> [INSTRUCTION]: Give back the text of every record below line for line and unchanged, leaving out the pictures.

---*---

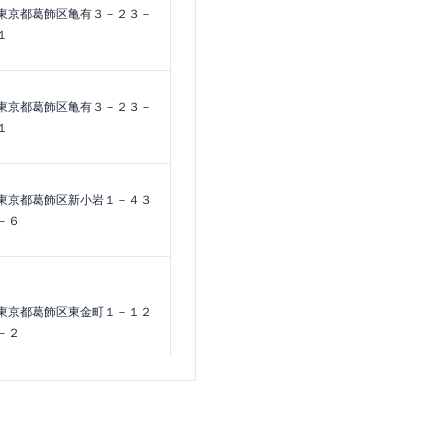
東京都葛飾区亀有３－２３－
１
東京都葛飾区亀有３－２３－
１
東京都葛飾区新小岩１－４３
－６
東京都葛飾区東金町１－１２
－２
東京都葛飾区立石１－１６－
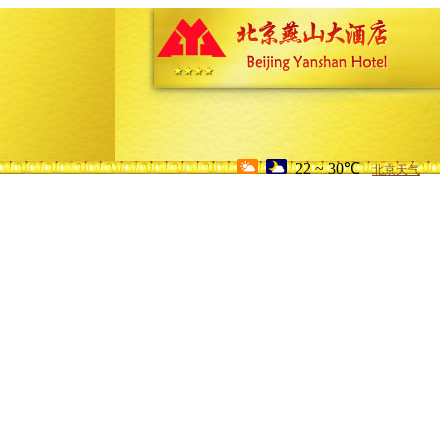
22 ~ 30℃
北京天气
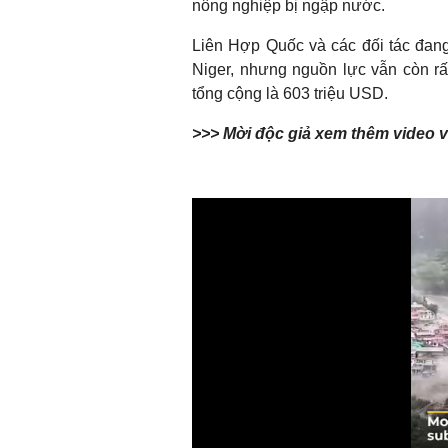
nông nghiệp bị ngập nước.
Liên Hợp Quốc và các đối tác đang
Niger, nhưng nguồn lực vẫn còn r
tổng cộng là 603 triệu USD.
>>> Mời độc giả xem thêm video v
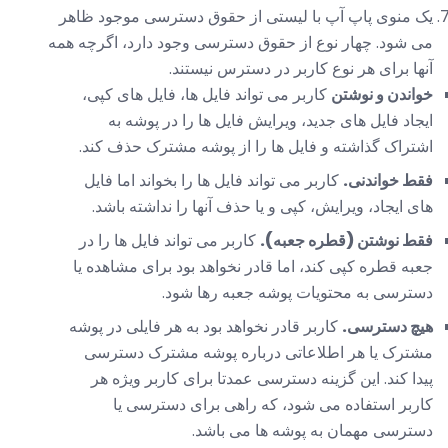
یک منوی پاپ آپ با لیستی از حقوق دسترسی موجود ظاهر
می شود. چهار نوع از حقوق دسترسی وجود دارد، اگرچه همه
آنها برای هر نوع کاربر در دسترس نیستند.
خواندن و نوشتن
کاربر می تواند فایل ها، فایل های کپی،
ایجاد فایل های جدید، ویرایش فایل ها را در پوشه به
اشتراک گذاشته و فایل ها را از پوشه مشترک حذف کند.
فقط خواندنی.
کاربر می تواند فایل ها را بخواند اما فایل
های ایجاد، ویرایش، کپی و یا حذف آنها را نداشته باشد.
فقط نوشتن (قطره جعبه).
کاربر می تواند فایل ها را در
جعبه قطره کپی کند، اما قادر نخواهد بود برای مشاهده یا
دسترسی به محتویات پوشه جعبه رها شود.
هیچ دسترسی.
کاربر قادر نخواهد بود به هر فایلی در پوشه
مشترک یا هر اطلاعاتی درباره پوشه مشترک دسترسی
پیدا کند. این گزینه دسترسی عمدتا برای کاربر ویژه هر
کاربر استفاده می شود، که راهی برای دسترسی یا
دسترسی مهمان به پوشه ها می باشد.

---*---

> [SOLUTION TO THIS EXERCISE]:
東京都葛飾区亀有３－２３－
１
東京都葛飾区亀有３－２３－
１
東京都葛飾区新小岩１－４３
－６
東京都葛飾区東金町１－１２
－２
東京都葛飾区立石１－１６－
22 ~ 30℃
北京天气
nông nghiệp bị ngập nước.
Liên Hợp Quốc và các đối tác đang
Niger, nhưng nguồn lực vẫn còn r
tổng cộng là 603 triệu USD.
>>> Mời độc giả xem thêm video v
یک منوی پاپ آپ با لیستی از حقوق دسترسی موجود ظاهر
می شود. چهار نوع از حقوق دسترسی وجود دارد، اگرچه همه
آنها برای هر نوع کاربر در دسترس نیستند.
خواندن و نوشتن
کاربر می تواند فایل ها، فایل های کپی،
ایجاد فایل های جدید، ویرایش فایل ها را در پوشه به
اشتراک گذاشته و فایل ها را از پوشه مشترک حذف کند.
فقط خواندنی.
کاربر می تواند فایل ها را بخواند اما فایل
های ایجاد، ویرایش، کپی و یا حذف آنها را نداشته باشد.
فقط نوشتن (قطره جعبه).
کاربر می تواند فایل ها را در
جعبه قطره کپی کند، اما قادر نخواهد بود برای مشاهده یا
دسترسی به محتویات پوشه جعبه رها شود.
هیچ دسترسی.
کاربر قادر نخواهد بود به هر فایلی در پوشه
مشترک یا هر اطلاعاتی درباره پوشه مشترک دسترسی
پیدا کند. این گزینه دسترسی عمدتا برای کاربر ویژه هر
کاربر استفاده می شود، که راهی برای دسترسی یا
دسترسی مهمان به پوشه ها می باشد.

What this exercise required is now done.